◆ **Exercise input**

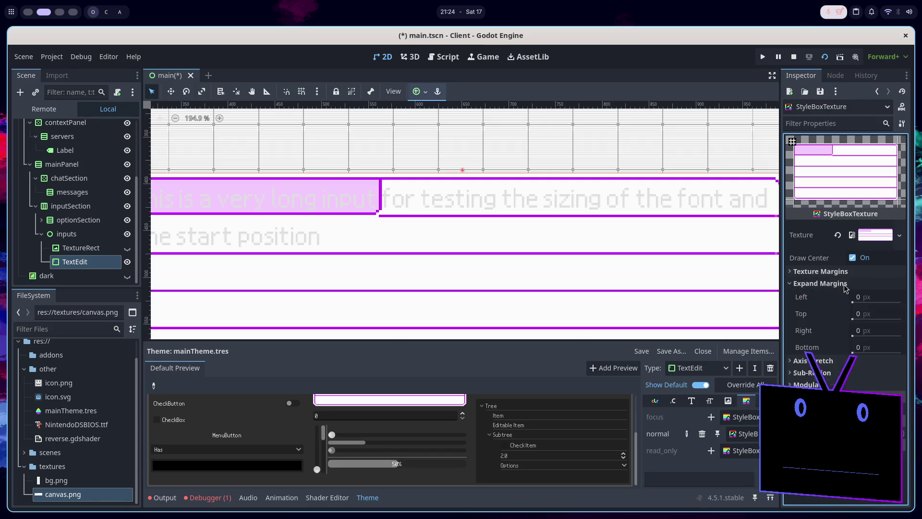
pyautogui.click(841, 295)
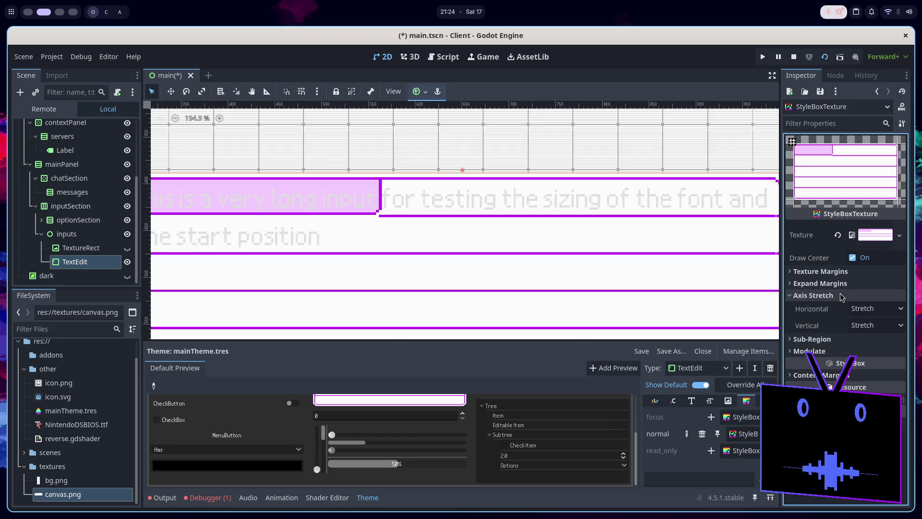
pyautogui.click(867, 325)
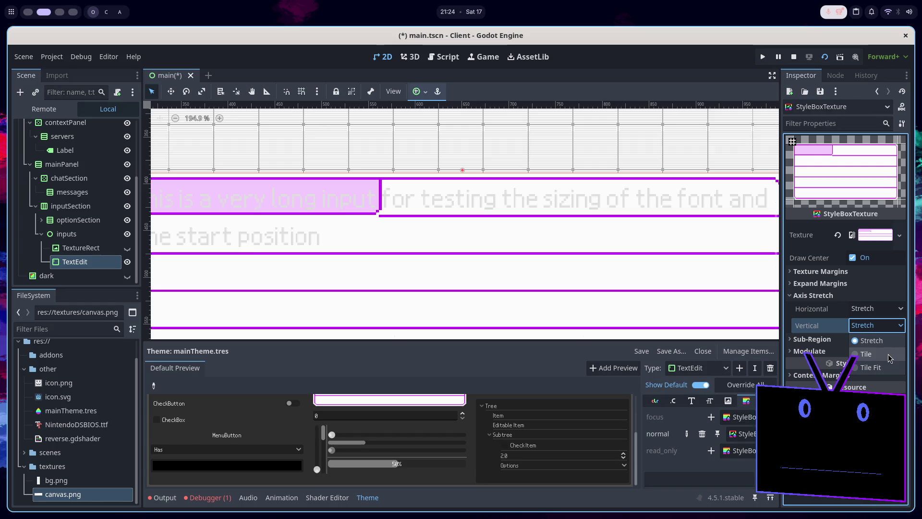
pyautogui.click(884, 326)
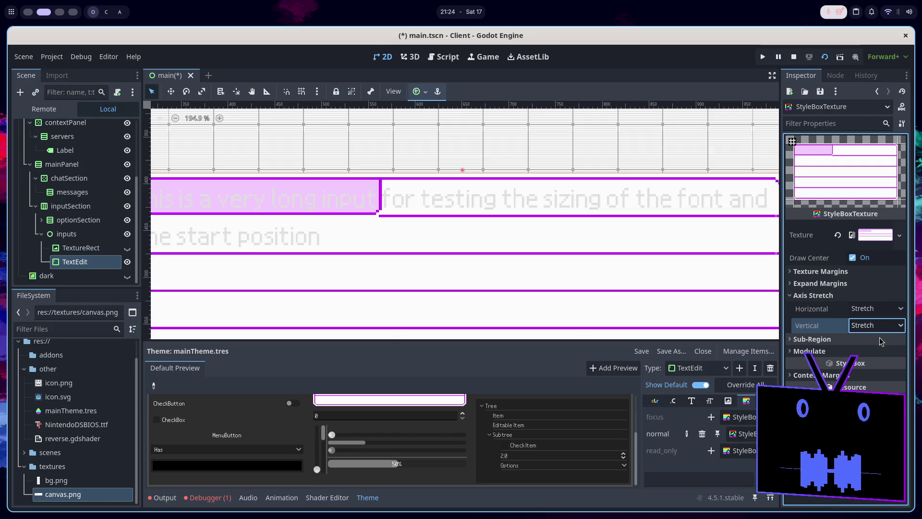
# Collapse Sub-Region, expand Modulate, and expand the Content Margins section.
pyautogui.click(880, 339)
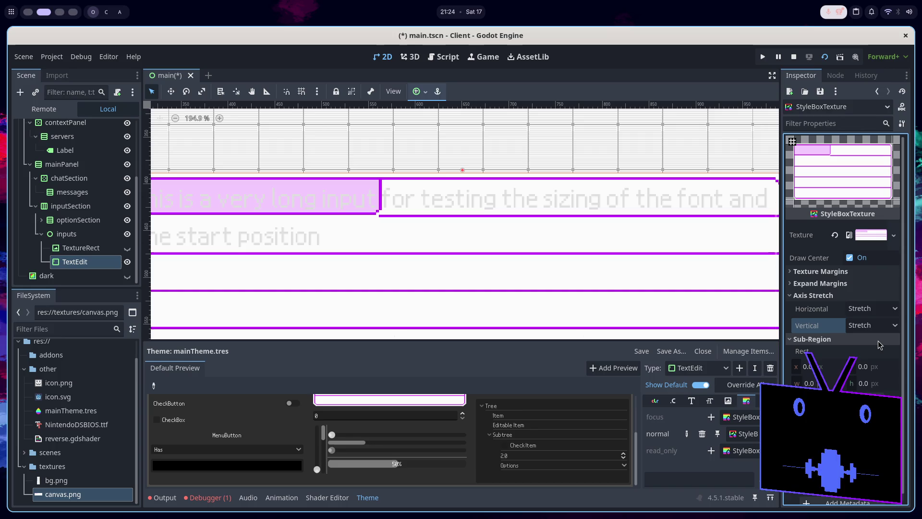
pyautogui.click(879, 339)
pyautogui.click(875, 353)
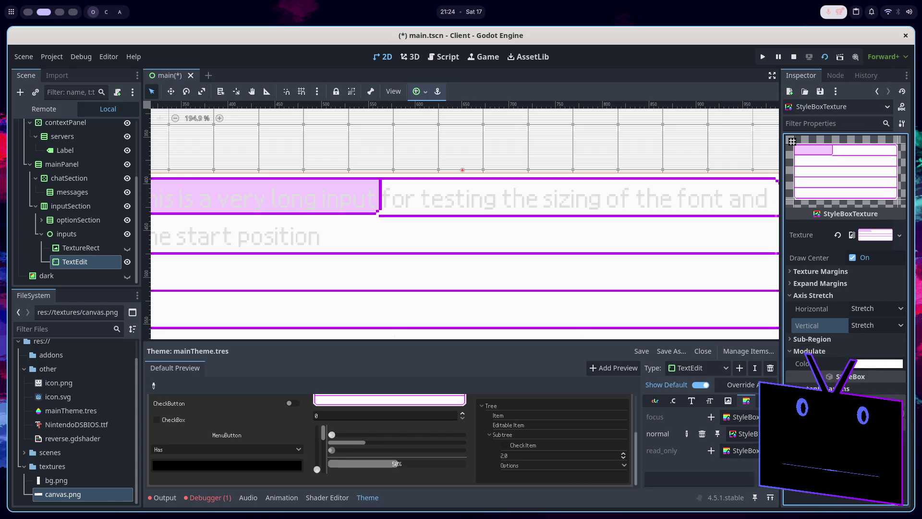
pyautogui.scroll(-4, 409, 251)
pyautogui.scroll(4, 453, 306)
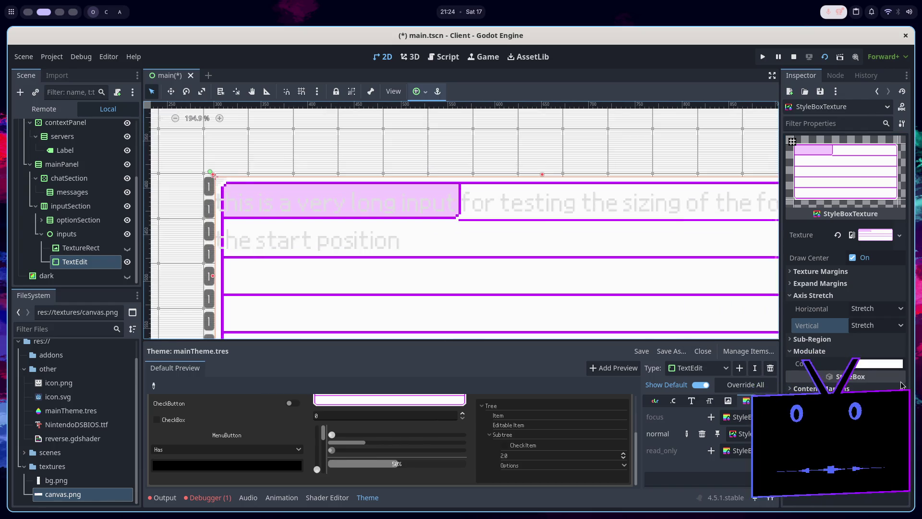
pyautogui.click(817, 388)
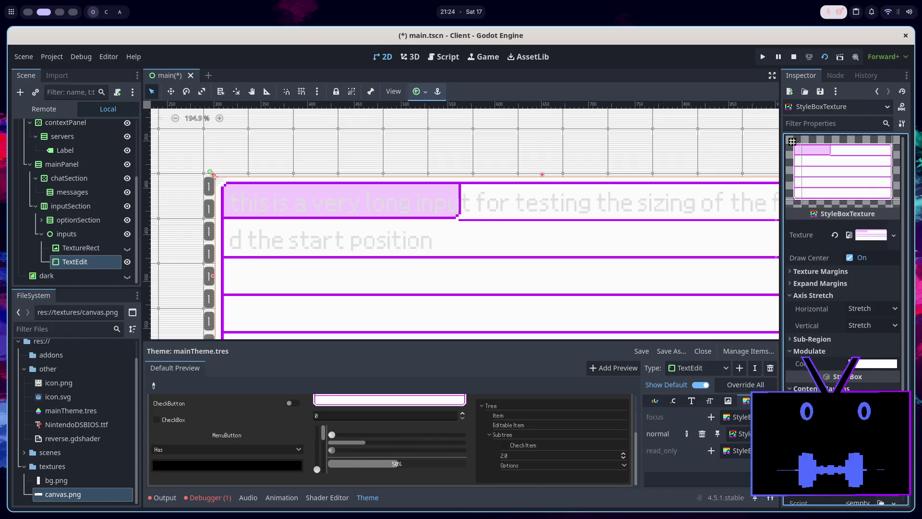
# Review the stylebox's 16 px left content margin, then return to the Font Sizes items.
pyautogui.scroll(-1, 379, 286)
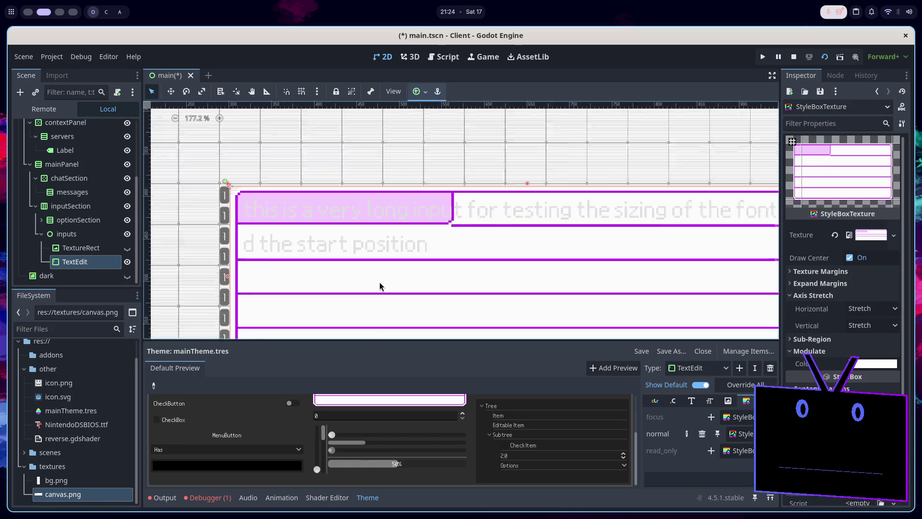
pyautogui.scroll(2, 698, 252)
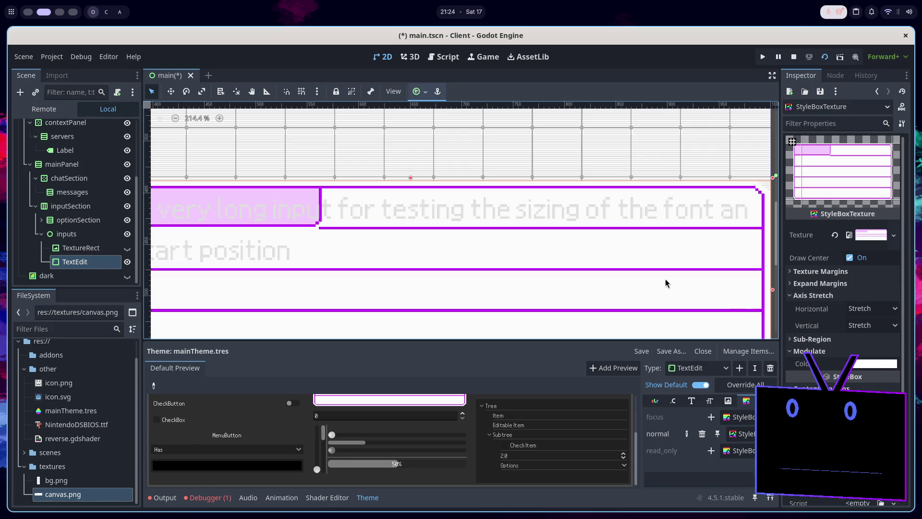
pyautogui.scroll(-2, 654, 280)
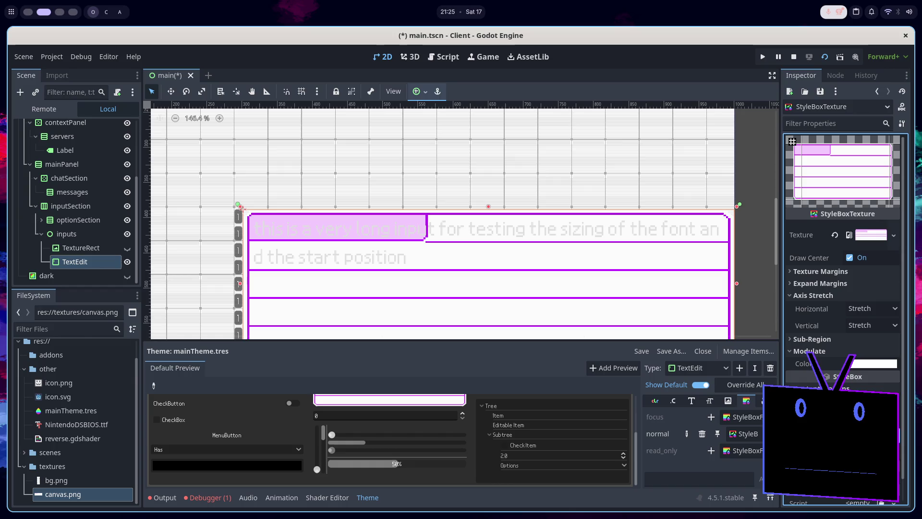
pyautogui.scroll(-2, 792, 141)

◆ **Exercise**
Your answer must be the lines from the one containing "pyautogui.scroll(-1, 379, 286)" through the last line of the records, copied exactly, with no pictures.

◆ **Completed task**
pyautogui.scroll(-1, 379, 286)
pyautogui.scroll(2, 698, 252)
pyautogui.scroll(-2, 654, 280)
pyautogui.scroll(-2, 792, 141)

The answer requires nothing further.